If the function throws an error, then an error is added to the form. (If `message` is not provided, the thrown error message is used.)
If the function returns a value, then it is considered a filter method, with the field then becoming the returned value.
If the function returns undefined, then the method has no effect on the field.
Examples:
If the `name` field has a value of 'hello there', this would
transform it to 'hello-there'.
field('name').custom(function (value) {
return value.replace(/\s+/g, '-');
});
Throws an error if `username` field does not have value 'admin'.
field('username').custom(function (value) {
if (value !== 'admin') {
throw new Error('%s must be `admin`.');
}
});
Error Code
By type
- 10 : isArray
- 11 : isAlpha
- 12 : isAlphanumeric
- 13 : isDate
- 14 : isDecimal
- 14 : isFloat
- 15 : isNumeric
- 16 : isInt
- 17 : isNull
- 18 : notNull
By format
- 20 : isCreditCard
- 21 : isEmail
- 22 : isIP
- 23 : isLowercase
- 24 : isUppercase
- 25 : isUrl
- 26 : isUUID
By content
- 30 : required
- 31 : notEmpty
- 32 : contains
- 33 : notContains
- 34 : is
- 34 : regex
- 35 : not
- 35 : notRegex
- 36 : isIn
- 37 : notIn
- 38 : equals
- 39 : isAfter
- 310 : isBefore
- 311 : len
- 312 : max
- 312 : maxLength
- 313 : min
- 313 : minLength
- 0 : custom
Runing Tests
npm install expresso -g
cd /path/to/the/project/root
expresso
Credits
Currently, Express Form uses many of the validation and filtering functions provided by Chris O'Hara's node-validator.
License
(The MIT License)
Copyright (c) 2011 dreamerslab <[email protected]>
Permission is hereby granted, free of charge, to any person obtaining a copy of this software and associated documentation files (the 'Software'), to deal in the Software without restriction, including without limitation the rights to use, copy, modify, merge, publish, distribute, sublicense, and/or sell copies of the Software, and to permit persons to whom the Software is furnished to do so, subject to the following conditions:
The above copyright notice and this permission notice shall be included in all copies or substantial portions of the Software.

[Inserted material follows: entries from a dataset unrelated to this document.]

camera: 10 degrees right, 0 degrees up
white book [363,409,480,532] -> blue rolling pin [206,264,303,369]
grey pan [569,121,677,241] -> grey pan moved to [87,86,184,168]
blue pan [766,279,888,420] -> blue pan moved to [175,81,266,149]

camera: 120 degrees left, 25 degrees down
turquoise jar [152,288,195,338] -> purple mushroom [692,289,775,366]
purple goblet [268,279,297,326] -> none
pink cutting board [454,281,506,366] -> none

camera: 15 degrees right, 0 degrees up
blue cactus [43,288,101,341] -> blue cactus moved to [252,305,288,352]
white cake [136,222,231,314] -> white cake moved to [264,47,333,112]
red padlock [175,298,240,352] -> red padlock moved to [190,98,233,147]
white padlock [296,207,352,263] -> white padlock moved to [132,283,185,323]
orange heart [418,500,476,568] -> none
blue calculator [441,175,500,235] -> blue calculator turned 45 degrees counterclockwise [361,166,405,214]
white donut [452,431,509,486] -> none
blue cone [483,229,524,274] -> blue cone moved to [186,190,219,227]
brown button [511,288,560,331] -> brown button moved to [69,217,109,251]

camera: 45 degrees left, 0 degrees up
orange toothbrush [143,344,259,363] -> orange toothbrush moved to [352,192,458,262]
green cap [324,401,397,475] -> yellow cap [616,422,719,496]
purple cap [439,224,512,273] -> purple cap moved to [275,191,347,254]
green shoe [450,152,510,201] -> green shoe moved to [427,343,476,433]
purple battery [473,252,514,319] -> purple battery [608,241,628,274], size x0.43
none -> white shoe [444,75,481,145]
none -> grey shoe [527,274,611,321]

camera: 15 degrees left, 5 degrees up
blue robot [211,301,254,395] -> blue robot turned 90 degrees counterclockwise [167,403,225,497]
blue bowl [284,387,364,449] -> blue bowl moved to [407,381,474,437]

THE SOFTWARE IS PROVIDED 'AS IS', WITHOUT WARRANTY OF ANY KIND, EXPRESS OR IMPLIED, INCLUDING BUT NOT LIMITED TO THE WARRANTIES OF MERCHANTABILITY, FITNESS FOR A PARTICULAR PURPOSE AND NONINFRINGEMENT. IN NO EVENT SHALL THE AUTHORS OR COPYRIGHT HOLDERS BE LIABLE FOR ANY CLAIM, DAMAGES OR OTHER LIABILITY, WHETHER IN AN ACTION OF CONTRACT, TORT OR OTHERWISE, ARISING FROM, OUT OF OR IN CONNECTION WITH THE SOFTWARE OR THE USE OR OTHER DEALINGS IN THE SOFTWARE.